所以我们要保留所有在过程中使用到的选择函数与构造函数，然后还需要修改 adjoin-term。

  ;; representation for dense polynomials
  (define (adjoin-term term term-list)
    (cond ((=zero? (coeff term))
           term-list)
          ((= (order term) (length term-list))
           (cons (coeff term) term-list))
          (else
           (adjoin-term term (cons 0 term-list)))))

  (define (the-empty-termlist) '())
  (define (first-term term-list)
    (list (- (length term-list) 1) (car term-list)))
  (define (rest-terms term-list) (cdr term-list))
  (define (empty-termlist? term-list) (null? term-list))
  (define (make-term order coeff) (list order coeff))
  (define (order term) (car term))
  (define (coeff term) (cadr term))

以上内容主要修改了 first-term 与 adjoin-term。举例来说，对于 (1 0 0 0 0 1) 来表示的 $x^5 + 1$ ，first-term 会得到 (5 1) 表示这个 first-term 是 5 次方，系数为 1。其余的过程可以不变。

adjoin-term 稍微复杂一点，因为它需要去补全不存在的次方数的系数，使每个计算出的结果都保持 dense 的状态。

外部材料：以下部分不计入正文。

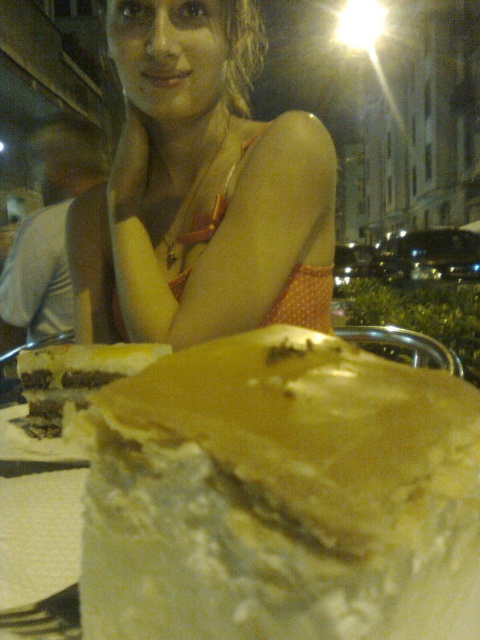
Question: Does white creamy cake at center appear under yellow cake at center?

Choices:
 (A) yes
 (B) no

Answer: (A)

Question: Considering the real-world distances, which object is closest to the yellow cake at center?

Choices:
 (A) orange polka dot dress at upper center
 (B) white creamy cake at center

Answer: (B)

这两个过程调整之后，新的多项式系统就能处理 dense 表示的多项式了。

(load "../testframe.scm")

(asserttrue (=zero? (make-polynomial 'x '(0 0 0 0 0))))

(asserteq? false (=zero? (make-polynomial 'x '(1 0 0 0 0 0))))

; x^3 + (x^3 + x^1 + 1)
(assertequal? (add (make-polynomial 'x '(1 0 0 1))
                   (make-polynomial 'x '(1 0 1 1)))
              (make-polynomial 'x '(2 0 1 2)))

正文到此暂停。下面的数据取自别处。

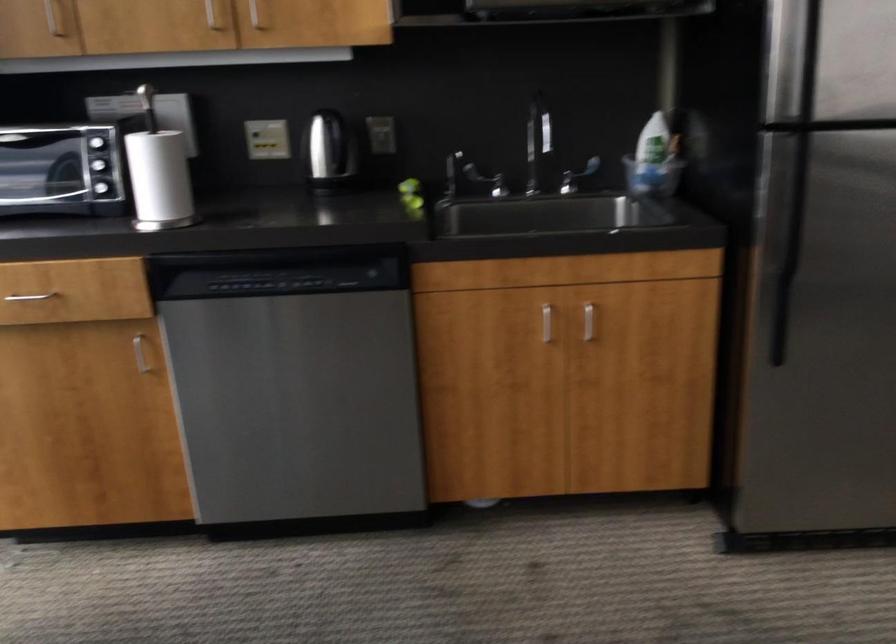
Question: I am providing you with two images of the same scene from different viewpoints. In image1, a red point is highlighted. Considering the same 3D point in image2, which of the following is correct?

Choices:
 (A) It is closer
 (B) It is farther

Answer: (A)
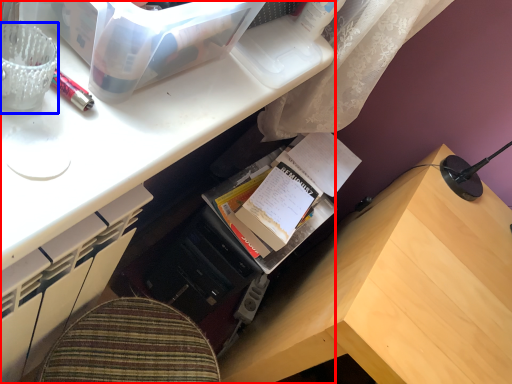
Question: Which point is further to the camera, desk (highlighted by a red box) or stationery (highlighted by a blue box)?

Choices:
 (A) desk
 (B) stationery

Answer: (B)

; [(y^3+4)x^2] + [(2y^3 + 5)x^2 ]
; = [(3y^3+9)x^2
(assertequal? (add (make-polynomial
                    'x
                    (list (make-polynomial 'y '(1 0 0 4))
                          0
                          0))
                   (make-polynomial
                    'x
                    (list (make-polynomial 'y '(2 0 0 5)) 0 0)))
              (make-polynomial
               'x
               (list (make-polynomial 'y '(3 0 0 9))
                     0
                     0)))


; raise Error here: (y + 3) + 0 => raise error

; [(y^3+4)x^2 + (y+3)x] + [(2y^3 + 5)x^2]
; = [(3y^3+9)x^2 + (y+3)x
;; (assertequal? (add (make-polynomial
;;                     'x
;;                     (list (make-polynomial 'y '(1 0 0 4))
;;                           (make-polynomial 'y '(1 3))
;;                           0))
;;                    (make-polynomial
;;                     'x
;;                     (list (make-polynomial 'y '(2 0 0 5)) 0 0)))
;;               (make-polynomial
;;                'x
;;                (list (make-polynomial 'y '(3 0 0 9))
;;                      (make-polynomial 'y '(1 3))
;;                      0)))

; (x^5 + 1) x^3 = (x^8 + x^3)
(assertequal? (mul (make-polynomial 'x '(1 0 0 0 0 1))
                   (make-polynomial 'x '(1 0 0 0)))
              (make-polynomial 'x '(1 0 0 0 0 1 0 0 0)))

但这里有的问题是，dense 多项式在计算系数的时候需要计算诸如 (y+3) + 0 这样的表达式。在我们目前的系统中，并没有将 polynomial 添加到 raise 中，所以这样的计算是会出错的。